Here I present a DynamoRIO extension for code coverage and profiling.  It works on a function-level (although block-level support could be added easily -- the source weighs in at a measly 70 lines in 2kb, so if you want some other feature, just code it), and it can either be a profiler or a code coverage analyzer.  All it does is instrument the code such that each call instruction, direct or indirect, will write its source and target addresses into a file.  This data can then be used for either profiling or code coverage purposes:  simply discard all of the duplicates for the latter, and use the data as-is for the former.  This is just the back-end, but I imagine that this could be easily integrated into PaiMei's front end to provide an industrial-grade coverage and profiling tool.

Strengths of DynamoRIO:
* speed (you might not even notice the slowdown);
* stability (there used to be a commercial security product based on this technology -- it is literally industrial grade);
* trivial to code extensions for (70 lines, 2kb for this simple yet powerful extension).

Weaknesses:
* definitely won't work with self-modifying code
* probably won't work with obfuscated or "self-protecting" code (there's particularly a problem with so-called "pc-relative" addressing, such as call $ / pop ebp).

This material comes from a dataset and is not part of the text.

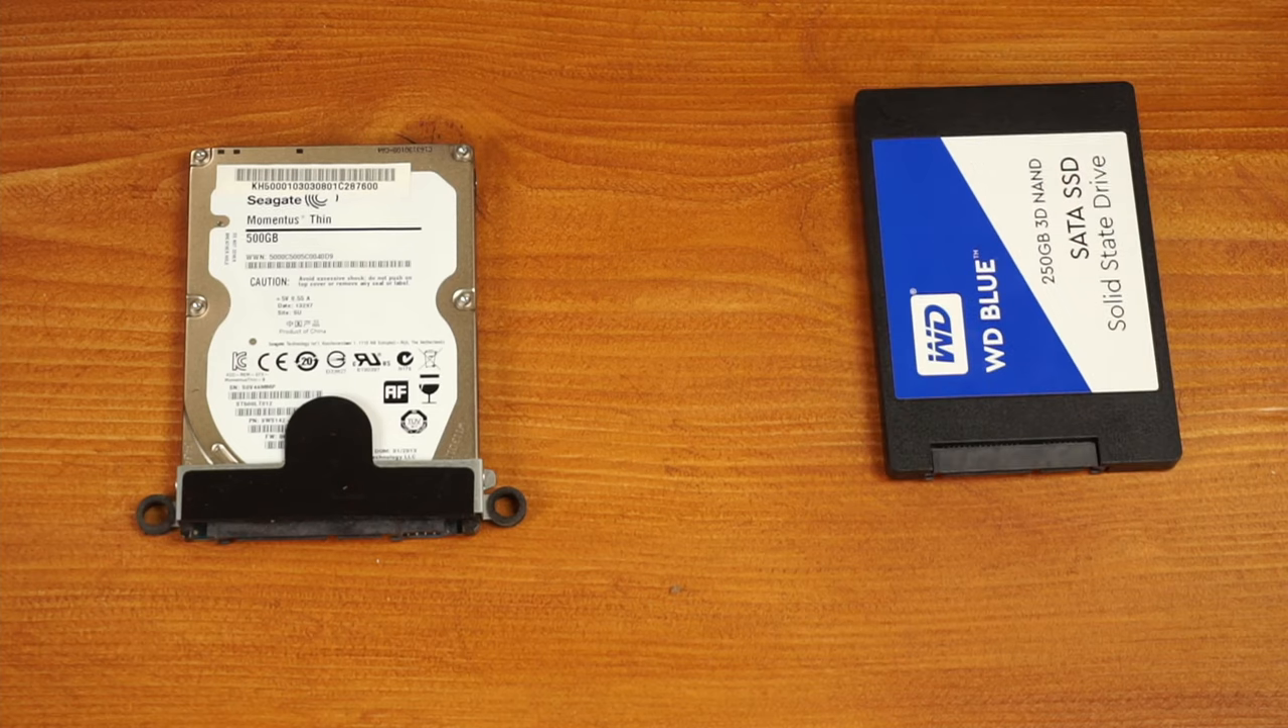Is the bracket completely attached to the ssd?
No.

Studious readers may note that automatic indirect call resolution is exceptionally useful for C++ reverse engineering;  comment out the direct call resolution, recompile, write a quick IDC script to add the x-refs to the disassembly listing, and you've got a killer C++ RE tool.  Credit goes to spoonm for having and implementing this idea initially.

Note that in the six years since this was published, new binary instrumentation tools such as Intel's PIN have emerged with ameliorate some of the weaknesses of the tools described in this post from 2008.

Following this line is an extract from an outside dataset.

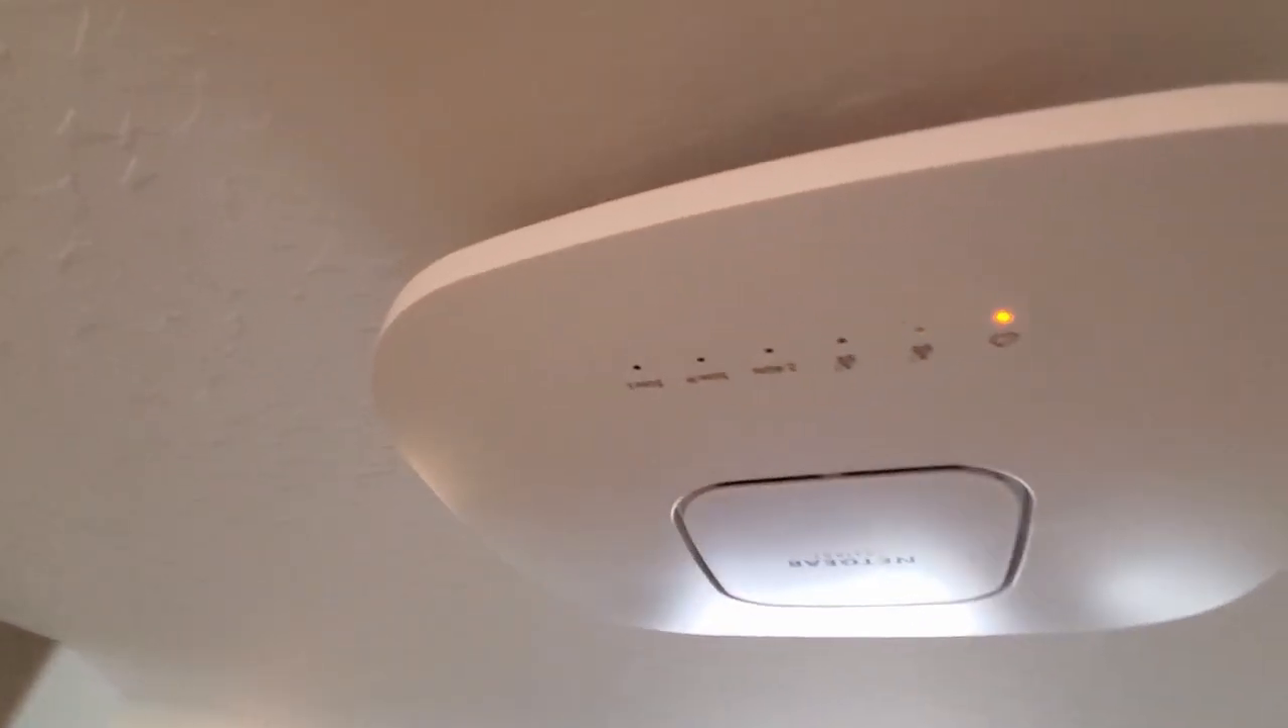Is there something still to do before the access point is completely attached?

Code Generation Quirk Involving Array Indexing

Originally published on February 13th, 2008 on OpenRCE.

In this post, we shall investigate some strange-looking code generated in the context of an array index.

.text:10002D49 mov eax, [esp+arg_0]
.text:10002D4D lea ecx, [eax-9C40h]
.text:10002D53 cmp ecx, 50h
.text:10002D56 ja short loc_10002D60
.text:10002D58 mov eax, dword ptr ds:(loc_1000EF5B+1)[eax*8]
.text:10002D5F retn
.text:10002D60
.text:10002D60 loc_10002D60:
.text:10002D60 lea edx, [eax-0A029h]
.text:10002D66 cmp edx, 9
.text:10002D69 ja short loc_10002D73
.text:10002D6B mov eax, dword ptr ds:loc_1000D344[eax*8]
.text:10002D72 retn

We don't find any arrays at the locations referenced on lines -D58 and -D6B (in fact we find code) which is unusual:

; First target
.text:1000EF57 movzx eax, word ptr [esi+18h]
.text:1000EF5B loc_1000EF5B: ; DATA XREF: 10002D58
.text:1000EF5B add dword_10065280, eax
.text:1000EF61 xor eax, eax
.text:1000EF63 pop esi
.text:1000EF64 mov esp, ebp
.text:1000EF66 pop ebp

; Second target
.text:1000D342 mov esp, ebp
.text:1000D344 loc_1000D344: ; DATA XREF: 10002D6B
.text:1000D344 pop ebp

Looking closer at the code, the trick lies in the fact that the arrays are not being indexed starting at zero.

.text:10002D58 mov eax, dword ptr ds:(loc_1000EF5B+1)[eax*8] ; <- 0x9C40 <= eax < 0x9C90
.text:10002D6B mov eax, dword ptr ds:loc_1000D344[eax*8] ; <- 0xA029 <= eax < 0xA032

So the first array actually begins at 0x1000EF5B+1+0x9C40*8 == 0x1005D15C, and the second array begins at 0x1000D344+0x0A029*8 == 0x1005D48C.  What happened here is that the pointer expression has been simplified to conform to x86's instruction encoding:

[1005D15Ch + (eax - 0x9C40) * 8] => [1005D15Ch - 4E200h + eax*8] => [1000EF5Ch + eax*8]

This is pretty uncommon; I've only seen it a handful of times in my reversing endeavors over the years.